I have no idea what the average age of the readers of this column is, or how many will recognize this title, taken from the lyrics of Neil Young's great protest song, Ohio.
He wrote it in condemnation of the fatal shootings of four students at Kent State University on May 4, 1970. The disjointed and fractured guitar riff, the devastating salvo of lyrics that form the title of this column, and the hauntingly repeated background vocals of "four dead in Ohio", are imprinted upon the musical DNA of an entire generation.
I thought of this song last night when I saw more sad news from Ohio. Yesterday a Federal Judge there enabled thousands of people to register and then vote on the same day, without even modest checks of identification or residency to stem what will now be a tsunami of illegal votes in next month's Presidential election.

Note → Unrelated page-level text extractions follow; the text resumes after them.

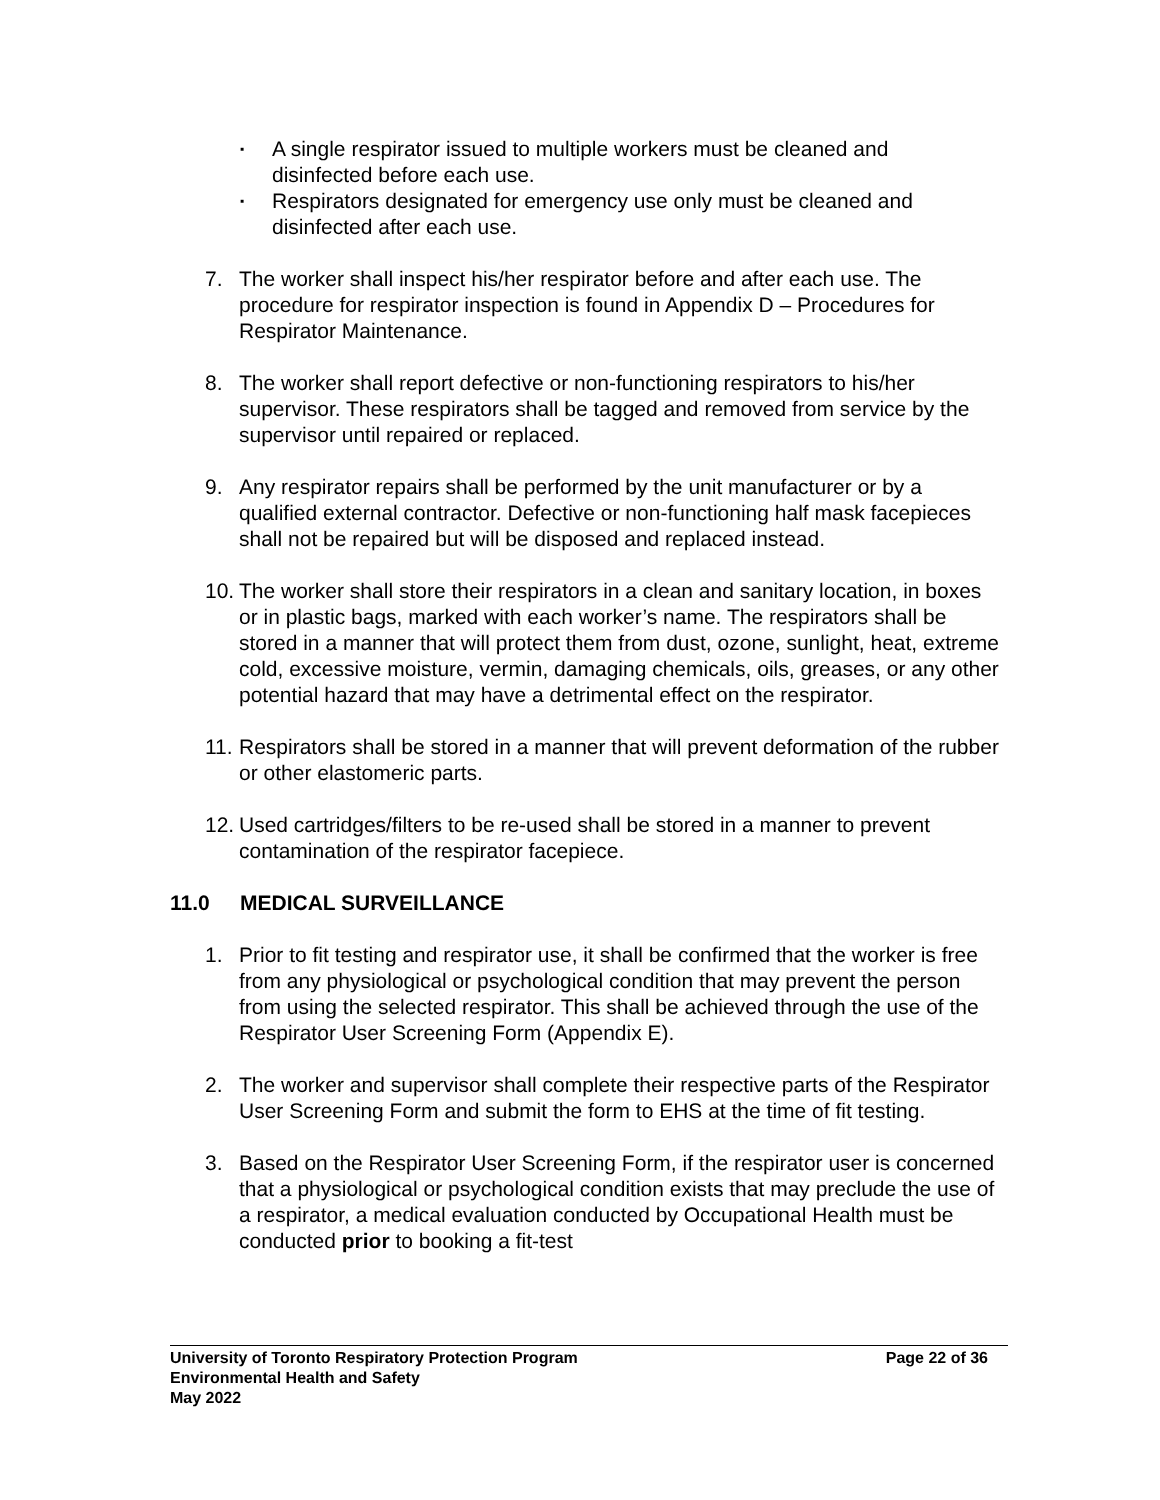▪
A single respirator issued to multiple workers must be cleaned and disinfected before each use.
▪
Respirators designated for emergency use only must be cleaned and disinfected after each use.
7. The worker shall inspect his/her respirator before and after each use. The procedure for respirator inspection is found in Appendix D – Procedures for Respirator Maintenance.
8. The worker shall report defective or non-functioning respirators to his/her supervisor. These respirators shall be tagged and removed from service by the supervisor until repaired or replaced.
9. Any respirator repairs shall be performed by the unit manufacturer or by a qualified external contractor. Defective or non-functioning half mask facepieces shall not be repaired but will be disposed and replaced instead.
10.
The worker shall store their respirators in a clean and sanitary location, in boxes or in plastic bags, marked with each worker’s name. The respirators shall be stored in a manner that will protect them from dust, ozone, sunlight, heat, extreme cold, excessive moisture, vermin, damaging chemicals, oils, greases, or any other potential hazard that may have a detrimental effect on the respirator.
11.
Respirators shall be stored in a manner that will prevent deformation of the rubber or other elastomeric parts.
12.
Used cartridges/filters to be re-used shall be stored in a manner to prevent contamination of the respirator facepiece.
11.0 MEDICAL SURVEILLANCE
1. Prior to fit testing and respirator use, it shall be confirmed that the worker is free from any physiological or psychological condition that may prevent the person from using the selected respirator. This shall be achieved through the use of the Respirator User Screening Form (Appendix E).
2. The worker and supervisor shall complete their respective parts of the Respirator User Screening Form and submit the form to EHS at the time of fit testing.
3. Based on the Respirator User Screening Form, if the respirator user is concerned that a physiological or psychological condition exists that may preclude the use of a respirator, a medical evaluation conducted by Occupational Health must be conducted prior to booking a fit-test
University of Toronto Respiratory Protection Program Page 22 of 36
Environmental Health and Safety
May 2022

It is news that will result in many more than "four dead" voting in Ohio.
Of all the important stories that are routinely ignored by America's hopelessly biased main-stream media, election fraud is the most serious and the most damning. Regardless of where one stands on the political spectrum, we can all recognize the reality of the last ten years. It is the reality of dramatic increases in voter fraud, along with one of our two major political parties that is consistently and adamantly opposed to even the most moderate steps to ensure that pople who ARE voting SHOULD be voting.
It is a reality that will probably decide our next major election.
And it is a tragedy as great as the one Neil Young wrote about.